Enunciado da tarefa: Como ficam todas as linhas abaixo se você renomear "collectors" para "collected by", sem alterar mais nada?

Dados registrados:

-*-

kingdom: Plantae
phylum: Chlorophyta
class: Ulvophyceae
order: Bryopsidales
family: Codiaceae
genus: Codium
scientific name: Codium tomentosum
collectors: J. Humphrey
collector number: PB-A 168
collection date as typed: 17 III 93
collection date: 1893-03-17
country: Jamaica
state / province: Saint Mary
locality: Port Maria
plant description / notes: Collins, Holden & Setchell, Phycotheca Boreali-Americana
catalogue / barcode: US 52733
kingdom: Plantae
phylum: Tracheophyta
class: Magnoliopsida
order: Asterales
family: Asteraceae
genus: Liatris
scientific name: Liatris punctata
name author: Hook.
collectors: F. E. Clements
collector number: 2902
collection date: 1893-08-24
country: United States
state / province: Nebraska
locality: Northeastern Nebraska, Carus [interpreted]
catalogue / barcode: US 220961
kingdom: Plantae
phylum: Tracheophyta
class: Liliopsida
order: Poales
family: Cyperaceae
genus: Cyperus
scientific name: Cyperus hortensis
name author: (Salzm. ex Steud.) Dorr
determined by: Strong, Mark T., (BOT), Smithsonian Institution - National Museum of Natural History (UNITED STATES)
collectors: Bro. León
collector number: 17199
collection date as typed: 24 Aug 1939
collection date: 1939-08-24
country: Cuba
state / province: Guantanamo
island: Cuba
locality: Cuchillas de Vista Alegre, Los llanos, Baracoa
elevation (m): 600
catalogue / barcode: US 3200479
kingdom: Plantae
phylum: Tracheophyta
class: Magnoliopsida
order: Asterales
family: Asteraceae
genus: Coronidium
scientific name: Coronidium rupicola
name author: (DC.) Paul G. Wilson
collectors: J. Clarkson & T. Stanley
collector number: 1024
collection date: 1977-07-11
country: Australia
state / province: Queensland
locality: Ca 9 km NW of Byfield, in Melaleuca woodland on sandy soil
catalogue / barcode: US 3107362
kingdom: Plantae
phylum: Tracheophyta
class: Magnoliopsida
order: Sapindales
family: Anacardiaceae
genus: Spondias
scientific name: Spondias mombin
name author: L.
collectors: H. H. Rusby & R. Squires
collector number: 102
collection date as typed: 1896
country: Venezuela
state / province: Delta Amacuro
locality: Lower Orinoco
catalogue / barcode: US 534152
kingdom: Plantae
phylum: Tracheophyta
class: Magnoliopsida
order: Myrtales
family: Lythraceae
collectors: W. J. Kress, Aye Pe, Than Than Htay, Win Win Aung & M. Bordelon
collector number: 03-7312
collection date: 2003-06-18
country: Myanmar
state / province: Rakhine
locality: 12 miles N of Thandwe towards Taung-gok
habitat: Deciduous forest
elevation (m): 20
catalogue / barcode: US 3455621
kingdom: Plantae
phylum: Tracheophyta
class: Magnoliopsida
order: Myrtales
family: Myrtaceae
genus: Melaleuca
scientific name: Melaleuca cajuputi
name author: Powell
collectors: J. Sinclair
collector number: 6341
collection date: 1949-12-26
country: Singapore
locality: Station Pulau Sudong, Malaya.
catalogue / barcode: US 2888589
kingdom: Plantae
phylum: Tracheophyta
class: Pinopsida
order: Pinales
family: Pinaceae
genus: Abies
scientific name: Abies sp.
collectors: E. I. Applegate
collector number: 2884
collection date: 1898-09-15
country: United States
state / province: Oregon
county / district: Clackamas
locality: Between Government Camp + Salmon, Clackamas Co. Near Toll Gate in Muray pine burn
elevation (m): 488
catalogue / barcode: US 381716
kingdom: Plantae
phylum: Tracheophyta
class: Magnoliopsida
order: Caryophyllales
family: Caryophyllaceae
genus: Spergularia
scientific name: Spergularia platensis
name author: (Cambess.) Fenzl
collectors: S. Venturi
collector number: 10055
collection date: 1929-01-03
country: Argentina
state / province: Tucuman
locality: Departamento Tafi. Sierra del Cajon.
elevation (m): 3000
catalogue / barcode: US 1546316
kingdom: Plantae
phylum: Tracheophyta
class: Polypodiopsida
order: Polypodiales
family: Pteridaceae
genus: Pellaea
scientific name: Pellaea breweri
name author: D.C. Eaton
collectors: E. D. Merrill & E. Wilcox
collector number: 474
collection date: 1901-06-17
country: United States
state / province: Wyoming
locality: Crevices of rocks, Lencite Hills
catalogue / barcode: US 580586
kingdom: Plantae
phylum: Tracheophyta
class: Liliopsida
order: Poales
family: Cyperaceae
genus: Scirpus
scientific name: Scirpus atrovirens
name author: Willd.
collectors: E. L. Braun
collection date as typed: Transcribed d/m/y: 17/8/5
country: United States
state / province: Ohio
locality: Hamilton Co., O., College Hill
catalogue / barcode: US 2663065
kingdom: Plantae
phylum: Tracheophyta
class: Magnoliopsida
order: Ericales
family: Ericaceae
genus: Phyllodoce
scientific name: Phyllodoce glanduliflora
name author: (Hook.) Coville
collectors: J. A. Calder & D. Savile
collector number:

-*-

Resultado:
kingdom: Plantae
phylum: Chlorophyta
class: Ulvophyceae
order: Bryopsidales
family: Codiaceae
genus: Codium
scientific name: Codium tomentosum
collected by: J. Humphrey
collector number: PB-A 168
collection date as typed: 17 III 93
collection date: 1893-03-17
country: Jamaica
state / province: Saint Mary
locality: Port Maria
plant description / notes: Collins, Holden & Setchell, Phycotheca Boreali-Americana
catalogue / barcode: US 52733
kingdom: Plantae
phylum: Tracheophyta
class: Magnoliopsida
order: Asterales
family: Asteraceae
genus: Liatris
scientific name: Liatris punctata
name author: Hook.
collected by: F. E. Clements
collector number: 2902
collection date: 1893-08-24
country: United States
state / province: Nebraska
locality: Northeastern Nebraska, Carus [interpreted]
catalogue / barcode: US 220961
kingdom: Plantae
phylum: Tracheophyta
class: Liliopsida
order: Poales
family: Cyperaceae
genus: Cyperus
scientific name: Cyperus hortensis
name author: (Salzm. ex Steud.) Dorr
determined by: Strong, Mark T., (BOT), Smithsonian Institution - National Museum of Natural History (UNITED STATES)
collected by: Bro. León
collector number: 17199
collection date as typed: 24 Aug 1939
collection date: 1939-08-24
country: Cuba
state / province: Guantanamo
island: Cuba
locality: Cuchillas de Vista Alegre, Los llanos, Baracoa
elevation (m): 600
catalogue / barcode: US 3200479
kingdom: Plantae
phylum: Tracheophyta
class: Magnoliopsida
order: Asterales
family: Asteraceae
genus: Coronidium
scientific name: Coronidium rupicola
name author: (DC.) Paul G. Wilson
collected by: J. Clarkson & T. Stanley
collector number: 1024
collection date: 1977-07-11
country: Australia
state / province: Queensland
locality: Ca 9 km NW of Byfield, in Melaleuca woodland on sandy soil
catalogue / barcode: US 3107362
kingdom: Plantae
phylum: Tracheophyta
class: Magnoliopsida
order: Sapindales
family: Anacardiaceae
genus: Spondias
scientific name: Spondias mombin
name author: L.
collected by: H. H. Rusby & R. Squires
collector number: 102
collection date as typed: 1896
country: Venezuela
state / province: Delta Amacuro
locality: Lower Orinoco
catalogue / barcode: US 534152
kingdom: Plantae
phylum: Tracheophyta
class: Magnoliopsida
order: Myrtales
family: Lythraceae
collected by: W. J. Kress, Aye Pe, Than Than Htay, Win Win Aung & M. Bordelon
collector number: 03-7312
collection date: 2003-06-18
country: Myanmar
state / province: Rakhine
locality: 12 miles N of Thandwe towards Taung-gok
habitat: Deciduous forest
elevation (m): 20
catalogue / barcode: US 3455621
kingdom: Plantae
phylum: Tracheophyta
class: Magnoliopsida
order: Myrtales
family: Myrtaceae
genus: Melaleuca
scientific name: Melaleuca cajuputi
name author: Powell
collected by: J. Sinclair
collector number: 6341
collection date: 1949-12-26
country: Singapore
locality: Station Pulau Sudong, Malaya.
catalogue / barcode: US 2888589
kingdom: Plantae
phylum: Tracheophyta
class: Pinopsida
order: Pinales
family: Pinaceae
genus: Abies
scientific name: Abies sp.
collected by: E. I. Applegate
collector number: 2884
collection date: 1898-09-15
country: United States
state / province: Oregon
county / district: Clackamas
locality: Between Government Camp + Salmon, Clackamas Co. Near Toll Gate in Muray pine burn
elevation (m): 488
catalogue / barcode: US 381716
kingdom: Plantae
phylum: Tracheophyta
class: Magnoliopsida
order: Caryophyllales
family: Caryophyllaceae
genus: Spergularia
scientific name: Spergularia platensis
name author: (Cambess.) Fenzl
collected by: S. Venturi
collector number: 10055
collection date: 1929-01-03
country: Argentina
state / province: Tucuman
locality: Departamento Tafi. Sierra del Cajon.
elevation (m): 3000
catalogue / barcode: US 1546316
kingdom: Plantae
phylum: Tracheophyta
class: Polypodiopsida
order: Polypodiales
family: Pteridaceae
genus: Pellaea
scientific name: Pellaea breweri
name author: D.C. Eaton
collected by: E. D. Merrill & E. Wilcox
collector number: 474
collection date: 1901-06-17
country: United States
state / province: Wyoming
locality: Crevices of rocks, Lencite Hills
catalogue / barcode: US 580586
kingdom: Plantae
phylum: Tracheophyta
class: Liliopsida
order: Poales
family: Cyperaceae
genus: Scirpus
scientific name: Scirpus atrovirens
name author: Willd.
collected by: E. L. Braun
collection date as typed: Transcribed d/m/y: 17/8/5
country: United States
state / province: Ohio
locality: Hamilton Co., O., College Hill
catalogue / barcode: US 2663065
kingdom: Plantae
phylum: Tracheophyta
class: Magnoliopsida
order: Ericales
family: Ericaceae
genus: Phyllodoce
scientific name: Phyllodoce glanduliflora
name author: (Hook.) Coville
collected by: J. A. Calder & D. Savile
collector number:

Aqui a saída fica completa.